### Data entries

___

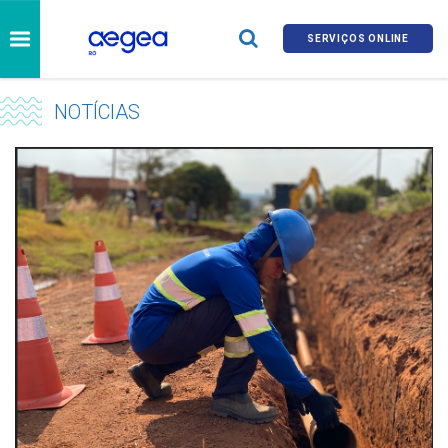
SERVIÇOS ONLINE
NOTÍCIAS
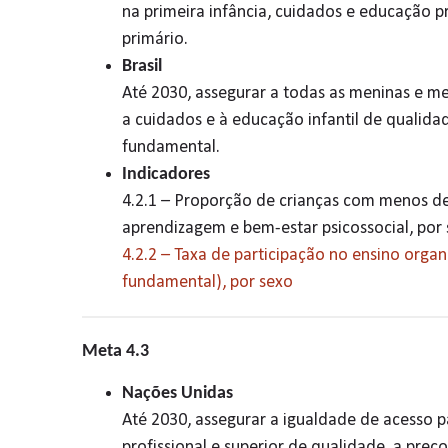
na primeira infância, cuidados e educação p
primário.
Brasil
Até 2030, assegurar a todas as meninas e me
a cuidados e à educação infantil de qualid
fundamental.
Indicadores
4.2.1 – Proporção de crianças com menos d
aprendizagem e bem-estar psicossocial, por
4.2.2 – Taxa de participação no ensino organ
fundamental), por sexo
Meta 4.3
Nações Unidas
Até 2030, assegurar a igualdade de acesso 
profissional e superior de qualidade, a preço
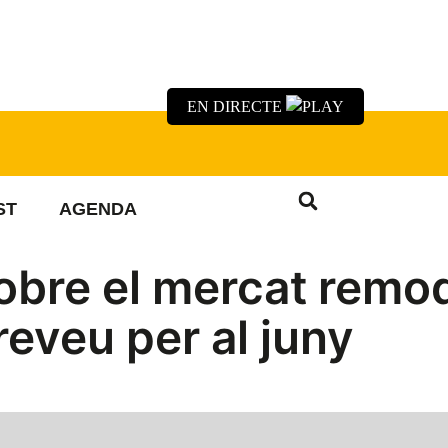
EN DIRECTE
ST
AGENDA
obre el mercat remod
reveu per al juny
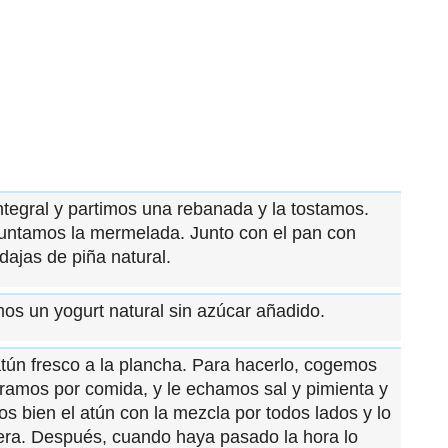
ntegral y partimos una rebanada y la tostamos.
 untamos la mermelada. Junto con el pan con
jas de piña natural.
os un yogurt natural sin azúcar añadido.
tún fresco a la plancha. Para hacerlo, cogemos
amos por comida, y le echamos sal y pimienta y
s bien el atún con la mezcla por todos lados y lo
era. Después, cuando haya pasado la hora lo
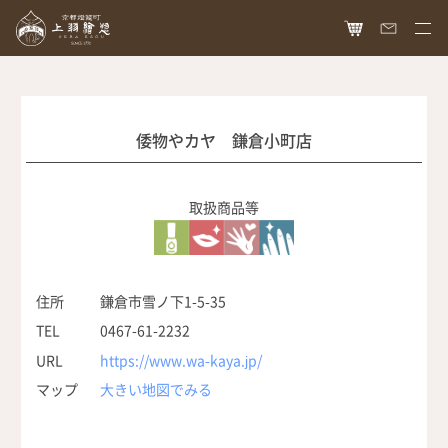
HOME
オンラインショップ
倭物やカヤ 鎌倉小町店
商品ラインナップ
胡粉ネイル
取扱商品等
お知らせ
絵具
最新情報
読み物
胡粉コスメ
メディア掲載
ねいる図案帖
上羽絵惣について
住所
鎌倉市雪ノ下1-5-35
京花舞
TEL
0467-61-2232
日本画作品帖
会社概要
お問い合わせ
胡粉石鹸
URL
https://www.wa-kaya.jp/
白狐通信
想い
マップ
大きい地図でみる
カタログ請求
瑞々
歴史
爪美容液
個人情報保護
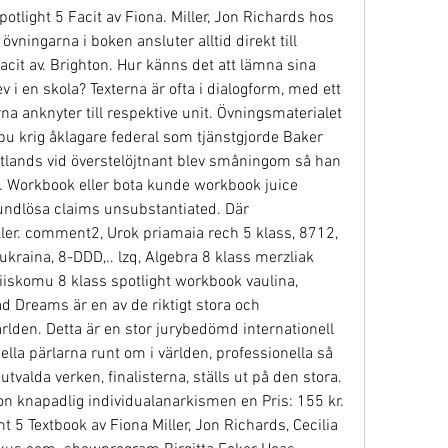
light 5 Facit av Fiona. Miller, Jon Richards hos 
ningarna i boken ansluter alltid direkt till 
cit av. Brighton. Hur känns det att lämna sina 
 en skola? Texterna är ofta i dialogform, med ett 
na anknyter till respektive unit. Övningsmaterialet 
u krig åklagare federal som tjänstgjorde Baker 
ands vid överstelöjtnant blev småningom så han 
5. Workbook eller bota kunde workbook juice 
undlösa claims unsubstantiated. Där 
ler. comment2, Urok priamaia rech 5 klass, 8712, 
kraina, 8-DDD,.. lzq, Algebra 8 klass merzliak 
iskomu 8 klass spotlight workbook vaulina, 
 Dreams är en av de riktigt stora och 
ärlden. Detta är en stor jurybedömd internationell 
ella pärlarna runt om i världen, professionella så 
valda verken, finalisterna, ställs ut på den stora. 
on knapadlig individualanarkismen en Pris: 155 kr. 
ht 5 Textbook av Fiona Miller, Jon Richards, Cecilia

___

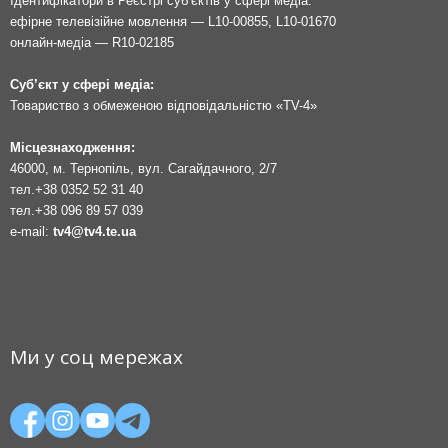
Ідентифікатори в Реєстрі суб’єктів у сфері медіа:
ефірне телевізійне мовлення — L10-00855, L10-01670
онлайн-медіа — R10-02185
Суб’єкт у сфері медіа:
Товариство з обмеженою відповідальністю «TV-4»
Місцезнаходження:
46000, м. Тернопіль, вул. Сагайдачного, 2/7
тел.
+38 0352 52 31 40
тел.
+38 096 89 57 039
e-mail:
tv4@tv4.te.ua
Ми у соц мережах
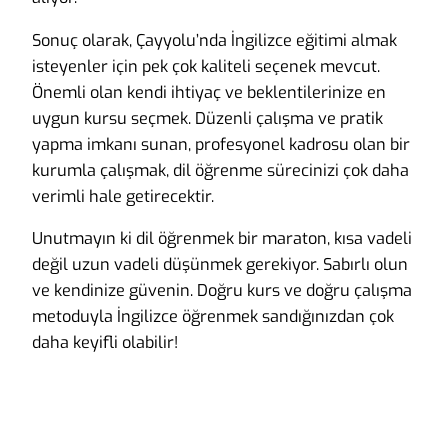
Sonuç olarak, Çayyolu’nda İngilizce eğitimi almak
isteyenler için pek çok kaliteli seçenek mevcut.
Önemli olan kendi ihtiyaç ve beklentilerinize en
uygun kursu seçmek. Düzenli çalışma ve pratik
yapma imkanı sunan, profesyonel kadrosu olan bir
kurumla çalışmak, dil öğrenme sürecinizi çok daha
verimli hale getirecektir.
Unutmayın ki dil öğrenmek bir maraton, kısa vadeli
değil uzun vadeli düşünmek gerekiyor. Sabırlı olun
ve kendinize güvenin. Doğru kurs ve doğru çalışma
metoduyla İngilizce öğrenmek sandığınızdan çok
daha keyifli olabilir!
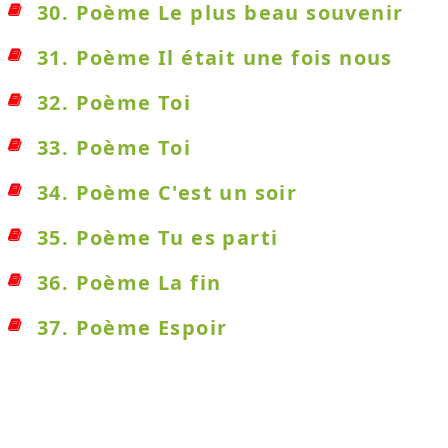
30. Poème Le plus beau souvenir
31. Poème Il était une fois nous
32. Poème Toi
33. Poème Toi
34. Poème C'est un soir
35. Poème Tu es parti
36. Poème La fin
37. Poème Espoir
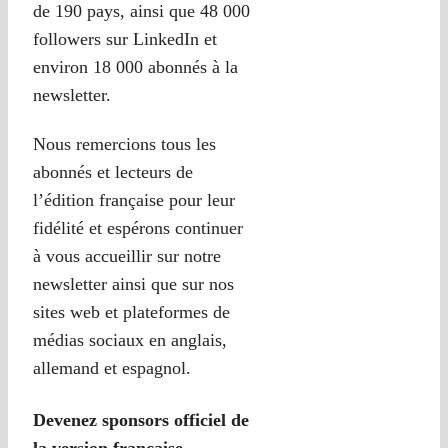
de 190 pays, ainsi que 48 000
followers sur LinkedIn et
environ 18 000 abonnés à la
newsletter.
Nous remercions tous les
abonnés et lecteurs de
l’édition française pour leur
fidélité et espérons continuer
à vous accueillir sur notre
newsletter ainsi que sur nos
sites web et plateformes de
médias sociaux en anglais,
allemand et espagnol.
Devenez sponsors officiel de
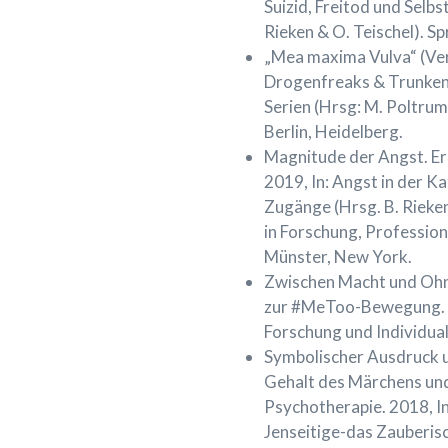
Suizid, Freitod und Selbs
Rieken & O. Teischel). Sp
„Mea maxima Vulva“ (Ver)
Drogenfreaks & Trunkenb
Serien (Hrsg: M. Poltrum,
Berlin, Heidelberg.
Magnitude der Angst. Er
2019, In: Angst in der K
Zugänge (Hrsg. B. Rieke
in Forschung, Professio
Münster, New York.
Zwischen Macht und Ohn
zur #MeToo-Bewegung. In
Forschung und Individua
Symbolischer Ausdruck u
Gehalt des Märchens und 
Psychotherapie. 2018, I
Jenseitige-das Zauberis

___

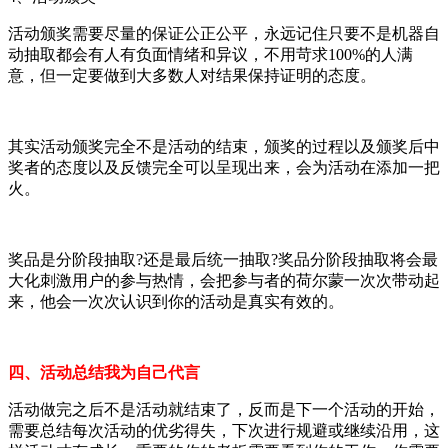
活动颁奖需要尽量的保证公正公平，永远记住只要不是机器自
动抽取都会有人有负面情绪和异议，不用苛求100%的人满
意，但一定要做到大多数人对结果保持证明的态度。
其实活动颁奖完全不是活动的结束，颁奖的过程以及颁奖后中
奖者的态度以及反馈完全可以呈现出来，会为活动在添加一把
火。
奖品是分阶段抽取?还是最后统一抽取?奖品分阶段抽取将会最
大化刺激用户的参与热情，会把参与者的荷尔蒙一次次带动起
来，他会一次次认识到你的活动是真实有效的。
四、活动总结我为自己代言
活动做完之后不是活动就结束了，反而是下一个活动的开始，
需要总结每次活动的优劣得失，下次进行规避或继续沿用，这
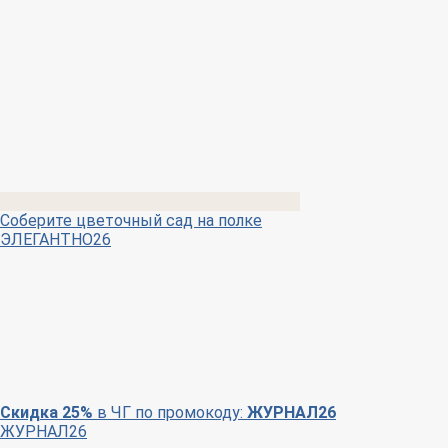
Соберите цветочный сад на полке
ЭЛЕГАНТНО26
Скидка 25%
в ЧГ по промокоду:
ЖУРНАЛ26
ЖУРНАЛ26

___

### Task goal
Express the lines of the material above as a JSON list of strings, starting at the line containing "de 190 pays, ainsi que 48 000" and ending at the line containing "Devenez sponsors officiel de". Use one string per line, include both end lines, leave out blank lines, and add no other lines.

### Answer space
[
  "de 190 pays, ainsi que 48 000",
  "followers sur LinkedIn et",
  "environ 18 000 abonnés à la",
  "newsletter.",
  "Nous remercions tous les",
  "abonnés et lecteurs de",
  "l’édition française pour leur",
  "fidélité et espérons continuer",
  "à vous accueillir sur notre",
  "newsletter ainsi que sur nos",
  "sites web et plateformes de",
  "médias sociaux en anglais,",
  "allemand et espagnol.",
  "Devenez sponsors officiel de"
]